Stored data:

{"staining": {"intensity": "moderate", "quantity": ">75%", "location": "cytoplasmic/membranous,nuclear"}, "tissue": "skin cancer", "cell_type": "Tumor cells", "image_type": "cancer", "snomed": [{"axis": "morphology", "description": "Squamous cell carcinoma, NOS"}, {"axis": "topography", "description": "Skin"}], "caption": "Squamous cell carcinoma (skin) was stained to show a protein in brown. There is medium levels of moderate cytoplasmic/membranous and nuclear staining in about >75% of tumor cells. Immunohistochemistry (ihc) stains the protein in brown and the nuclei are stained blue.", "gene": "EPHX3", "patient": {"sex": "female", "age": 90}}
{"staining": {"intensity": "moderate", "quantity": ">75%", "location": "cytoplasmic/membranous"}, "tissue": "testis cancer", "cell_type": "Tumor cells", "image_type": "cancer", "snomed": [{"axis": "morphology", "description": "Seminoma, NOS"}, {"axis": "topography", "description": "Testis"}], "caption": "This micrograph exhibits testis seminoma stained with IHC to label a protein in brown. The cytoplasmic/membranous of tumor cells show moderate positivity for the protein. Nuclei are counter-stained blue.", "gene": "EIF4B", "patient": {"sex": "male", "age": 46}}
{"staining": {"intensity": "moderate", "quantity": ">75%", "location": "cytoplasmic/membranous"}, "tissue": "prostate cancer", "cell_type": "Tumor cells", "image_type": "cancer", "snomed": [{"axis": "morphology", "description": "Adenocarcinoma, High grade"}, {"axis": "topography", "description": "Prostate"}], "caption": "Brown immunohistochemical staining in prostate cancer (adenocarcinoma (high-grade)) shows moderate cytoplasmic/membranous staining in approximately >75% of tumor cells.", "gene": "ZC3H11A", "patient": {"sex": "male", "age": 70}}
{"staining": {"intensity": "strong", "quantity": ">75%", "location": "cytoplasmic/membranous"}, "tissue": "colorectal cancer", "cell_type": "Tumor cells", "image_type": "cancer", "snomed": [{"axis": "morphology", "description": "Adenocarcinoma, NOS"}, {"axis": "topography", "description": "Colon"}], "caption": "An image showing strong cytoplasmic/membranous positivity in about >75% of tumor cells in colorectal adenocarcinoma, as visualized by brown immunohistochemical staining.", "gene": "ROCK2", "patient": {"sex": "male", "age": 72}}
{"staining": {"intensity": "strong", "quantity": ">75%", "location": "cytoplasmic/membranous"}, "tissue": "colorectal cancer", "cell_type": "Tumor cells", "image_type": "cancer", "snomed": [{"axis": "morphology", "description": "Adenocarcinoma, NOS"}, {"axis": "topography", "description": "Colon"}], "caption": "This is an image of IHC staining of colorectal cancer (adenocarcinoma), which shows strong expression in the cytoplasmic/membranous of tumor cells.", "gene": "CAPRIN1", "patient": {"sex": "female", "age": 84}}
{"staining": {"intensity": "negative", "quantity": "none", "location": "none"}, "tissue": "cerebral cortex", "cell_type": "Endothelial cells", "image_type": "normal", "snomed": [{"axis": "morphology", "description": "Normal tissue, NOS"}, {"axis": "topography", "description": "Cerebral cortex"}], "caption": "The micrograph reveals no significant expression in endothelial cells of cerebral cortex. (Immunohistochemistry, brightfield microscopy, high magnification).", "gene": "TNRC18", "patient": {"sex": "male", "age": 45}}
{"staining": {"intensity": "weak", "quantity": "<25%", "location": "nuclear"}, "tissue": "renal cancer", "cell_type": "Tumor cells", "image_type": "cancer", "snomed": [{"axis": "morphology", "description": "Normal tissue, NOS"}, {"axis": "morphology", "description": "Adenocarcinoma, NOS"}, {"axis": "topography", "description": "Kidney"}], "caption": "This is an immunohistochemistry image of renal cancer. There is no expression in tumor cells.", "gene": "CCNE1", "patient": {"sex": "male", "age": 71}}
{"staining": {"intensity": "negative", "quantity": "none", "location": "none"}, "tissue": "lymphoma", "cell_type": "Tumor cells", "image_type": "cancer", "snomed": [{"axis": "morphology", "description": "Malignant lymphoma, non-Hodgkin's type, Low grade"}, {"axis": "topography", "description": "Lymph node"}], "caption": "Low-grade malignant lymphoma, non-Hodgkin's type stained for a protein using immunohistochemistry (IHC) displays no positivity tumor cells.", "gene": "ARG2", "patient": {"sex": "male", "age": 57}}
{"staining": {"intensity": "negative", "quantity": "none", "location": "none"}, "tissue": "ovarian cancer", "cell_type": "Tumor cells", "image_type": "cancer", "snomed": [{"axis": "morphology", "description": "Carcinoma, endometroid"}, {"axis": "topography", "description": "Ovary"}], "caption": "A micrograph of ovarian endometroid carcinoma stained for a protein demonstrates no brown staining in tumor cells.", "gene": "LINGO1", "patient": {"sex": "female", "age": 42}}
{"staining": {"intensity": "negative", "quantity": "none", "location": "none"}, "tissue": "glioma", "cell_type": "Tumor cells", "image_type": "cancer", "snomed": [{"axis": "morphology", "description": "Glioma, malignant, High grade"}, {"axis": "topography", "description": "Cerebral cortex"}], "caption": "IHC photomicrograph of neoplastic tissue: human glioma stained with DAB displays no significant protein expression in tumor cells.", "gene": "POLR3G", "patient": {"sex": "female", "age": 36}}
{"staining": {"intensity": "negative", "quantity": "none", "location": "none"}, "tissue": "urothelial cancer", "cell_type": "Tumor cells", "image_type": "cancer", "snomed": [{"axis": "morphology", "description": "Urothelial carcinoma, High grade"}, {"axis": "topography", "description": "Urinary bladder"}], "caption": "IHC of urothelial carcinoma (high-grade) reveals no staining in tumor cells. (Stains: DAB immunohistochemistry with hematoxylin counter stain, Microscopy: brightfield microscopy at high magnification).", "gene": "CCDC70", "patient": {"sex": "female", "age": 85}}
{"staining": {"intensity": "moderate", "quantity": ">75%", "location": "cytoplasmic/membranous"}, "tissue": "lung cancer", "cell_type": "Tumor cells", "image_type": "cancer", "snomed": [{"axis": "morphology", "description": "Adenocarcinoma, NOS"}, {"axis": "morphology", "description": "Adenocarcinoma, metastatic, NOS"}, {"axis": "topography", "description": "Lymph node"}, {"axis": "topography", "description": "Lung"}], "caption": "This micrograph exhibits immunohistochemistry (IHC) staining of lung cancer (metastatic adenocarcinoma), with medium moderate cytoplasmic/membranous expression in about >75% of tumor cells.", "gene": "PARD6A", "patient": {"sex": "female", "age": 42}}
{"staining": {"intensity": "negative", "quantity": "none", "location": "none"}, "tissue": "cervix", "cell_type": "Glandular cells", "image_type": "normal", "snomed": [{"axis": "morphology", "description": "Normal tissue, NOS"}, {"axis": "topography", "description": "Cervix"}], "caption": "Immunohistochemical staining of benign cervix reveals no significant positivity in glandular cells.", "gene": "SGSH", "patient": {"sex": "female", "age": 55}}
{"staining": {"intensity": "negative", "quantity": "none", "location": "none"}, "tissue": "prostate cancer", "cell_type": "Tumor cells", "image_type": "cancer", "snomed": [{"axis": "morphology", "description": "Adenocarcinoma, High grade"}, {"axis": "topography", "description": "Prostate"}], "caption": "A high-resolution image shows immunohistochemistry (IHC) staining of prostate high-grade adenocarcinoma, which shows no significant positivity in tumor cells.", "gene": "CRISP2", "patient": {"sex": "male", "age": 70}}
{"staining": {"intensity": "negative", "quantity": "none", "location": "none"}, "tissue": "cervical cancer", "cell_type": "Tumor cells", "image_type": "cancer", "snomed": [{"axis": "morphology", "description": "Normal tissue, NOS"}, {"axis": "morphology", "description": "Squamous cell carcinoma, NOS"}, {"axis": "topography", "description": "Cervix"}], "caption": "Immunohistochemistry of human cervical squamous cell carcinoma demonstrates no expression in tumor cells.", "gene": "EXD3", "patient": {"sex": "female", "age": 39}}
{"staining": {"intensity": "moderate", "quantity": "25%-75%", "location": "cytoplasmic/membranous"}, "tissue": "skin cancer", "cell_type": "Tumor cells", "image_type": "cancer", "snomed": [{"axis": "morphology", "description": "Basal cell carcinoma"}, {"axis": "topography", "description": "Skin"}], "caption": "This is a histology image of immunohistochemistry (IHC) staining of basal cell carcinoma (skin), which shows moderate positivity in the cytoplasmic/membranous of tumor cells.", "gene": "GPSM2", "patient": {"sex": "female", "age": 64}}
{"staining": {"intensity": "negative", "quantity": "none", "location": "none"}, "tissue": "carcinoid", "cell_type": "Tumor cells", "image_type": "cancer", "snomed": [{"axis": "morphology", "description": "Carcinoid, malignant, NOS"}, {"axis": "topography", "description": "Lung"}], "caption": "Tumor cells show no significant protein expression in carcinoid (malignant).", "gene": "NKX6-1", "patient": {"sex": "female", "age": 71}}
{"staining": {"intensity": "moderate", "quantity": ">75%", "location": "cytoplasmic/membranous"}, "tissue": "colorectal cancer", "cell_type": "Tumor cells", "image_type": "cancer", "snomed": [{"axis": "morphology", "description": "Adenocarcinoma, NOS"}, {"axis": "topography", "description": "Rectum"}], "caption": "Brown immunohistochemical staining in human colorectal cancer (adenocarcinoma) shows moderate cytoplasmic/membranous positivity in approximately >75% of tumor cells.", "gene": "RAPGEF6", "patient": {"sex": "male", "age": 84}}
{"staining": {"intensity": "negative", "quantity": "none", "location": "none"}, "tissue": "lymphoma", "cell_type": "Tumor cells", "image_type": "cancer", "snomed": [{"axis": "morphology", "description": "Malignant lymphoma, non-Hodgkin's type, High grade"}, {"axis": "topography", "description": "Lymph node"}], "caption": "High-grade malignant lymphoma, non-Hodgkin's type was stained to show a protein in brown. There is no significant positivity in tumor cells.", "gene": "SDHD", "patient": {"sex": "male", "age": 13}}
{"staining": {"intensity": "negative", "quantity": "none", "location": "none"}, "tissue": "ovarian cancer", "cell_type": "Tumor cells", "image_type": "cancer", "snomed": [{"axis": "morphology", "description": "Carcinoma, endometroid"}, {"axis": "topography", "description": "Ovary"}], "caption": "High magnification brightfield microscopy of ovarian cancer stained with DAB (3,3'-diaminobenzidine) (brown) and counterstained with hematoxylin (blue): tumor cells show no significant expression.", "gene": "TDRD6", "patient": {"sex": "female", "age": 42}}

TASK GOAL
Your reply is to repeat, unchanged, the lines above running from the one with "is an image" up to and including the one with "is an immunohistochemistry".

THE COMPLETED TASK
{"staining": {"intensity": "strong", "quantity": ">75%", "location": "cytoplasmic/membranous"}, "tissue": "colorectal cancer", "cell_type": "Tumor cells", "image_type": "cancer", "snomed": [{"axis": "morphology", "description": "Adenocarcinoma, NOS"}, {"axis": "topography", "description": "Colon"}], "caption": "This is an image of IHC staining of colorectal cancer (adenocarcinoma), which shows strong expression in the cytoplasmic/membranous of tumor cells.", "gene": "CAPRIN1", "patient": {"sex": "female", "age": 84}}
{"staining": {"intensity": "negative", "quantity": "none", "location": "none"}, "tissue": "cerebral cortex", "cell_type": "Endothelial cells", "image_type": "normal", "snomed": [{"axis": "morphology", "description": "Normal tissue, NOS"}, {"axis": "topography", "description": "Cerebral cortex"}], "caption": "The micrograph reveals no significant expression in endothelial cells of cerebral cortex. (Immunohistochemistry, brightfield microscopy, high magnification).", "gene": "TNRC18", "patient": {"sex": "male", "age": 45}}
{"staining": {"intensity": "weak", "quantity": "<25%", "location": "nuclear"}, "tissue": "renal cancer", "cell_type": "Tumor cells", "image_type": "cancer", "snomed": [{"axis": "morphology", "description": "Normal tissue, NOS"}, {"axis": "morphology", "description": "Adenocarcinoma, NOS"}, {"axis": "topography", "description": "Kidney"}], "caption": "This is an immunohistochemistry image of renal cancer. There is no expression in tumor cells.", "gene": "CCNE1", "patient": {"sex": "male", "age": 71}}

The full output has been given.